But being everyone else’s Claire comes with a question she did to herself while talking to me:

Where ‘s My Claire?

A mix of a stifled chuckle and a questioning look, followed by a slight shake of the head as she reminds herself that she already knows the answer. Claire reminds herself that she knows how to guide people through different situations, she actually knows how to handle hers too, however there’s a small part inside of her that wishes that she would have to figure that on her own but someone else could simply tell her what to do. 

There is something really interesting in being someone who can help others, but acknowledging that you would like to be helped too. Even knowing that she is capable of handling situations on her own doesn’t necessarily mean that you always want to do it alone. 

Claire is 17, and lives just outside Chicago, in river forest  She has a family of 4, her brother Ian, her parents and Lucy, the family’s Bernedoodle. Claire is a big family person, and is especially close with her dad.

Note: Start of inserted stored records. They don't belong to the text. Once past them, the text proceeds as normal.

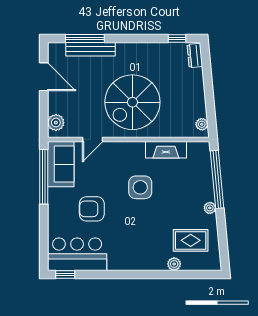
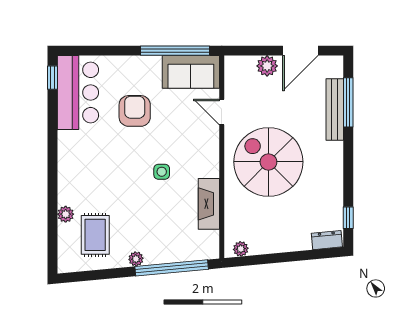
plant: (56, 123) -> (267, 66), moved
side table: (140, 187) -> (162, 172), width x0.54, depth x0.54

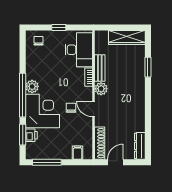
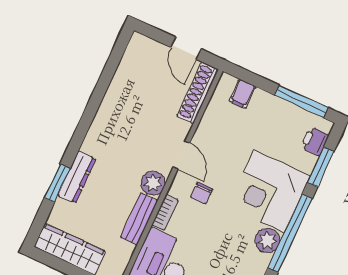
chair: (71, 108) -> (201, 193), moved
printer: (31, 135) -> (315, 141), moved
dresser: (140, 146) -> (77, 177), moved
door: (115, 162) -> (186, 48), hinge flipped

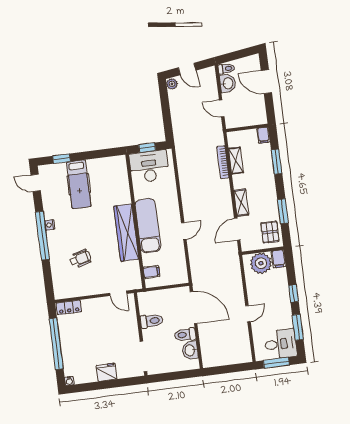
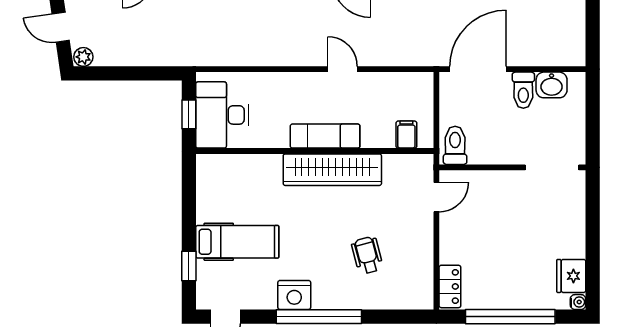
door: (187, 69) -> (61, 27), swing flipped
nightstand: (50, 225) -> (294, 295), width x1.89, depth x1.79
exam couch: (148, 226) -> (325, 136), width x0.73, depth x0.69
toilet: (152, 321) -> (455, 145), moved
fridge: (107, 372) -> (571, 276), moved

But just wait until you hear what’s outside her 4 home walls. Her world becomes quickly spreaded: Big high school.  tennis, ballet, teaching, volunteering, occasionally drawing, fantasy books and all those who turn to her for support. She’s a busy person, but there’s much more to her than that. 

Claire is ambitious and hardworking, but also the kind of person that does not want seriousness to consume every part of her life. In some way, teaching to smaller girls in her ballet community has taught her to slow down, to have fun and remember that sometimes what feels overwhelmingly serious in one moment is not as deep as it seems. 

But here’s the thing I learned in just 20 minutes of knowing her, Claire is much more than the emotionally intelligent friend with all the right answers. Claire loves to laugh, and loves to love. She’s one of the friendliest girls you’d have the chance to meet. She enjoys being surrounded by people but sometimes even after all that socializing and being there, she needs some time for herself.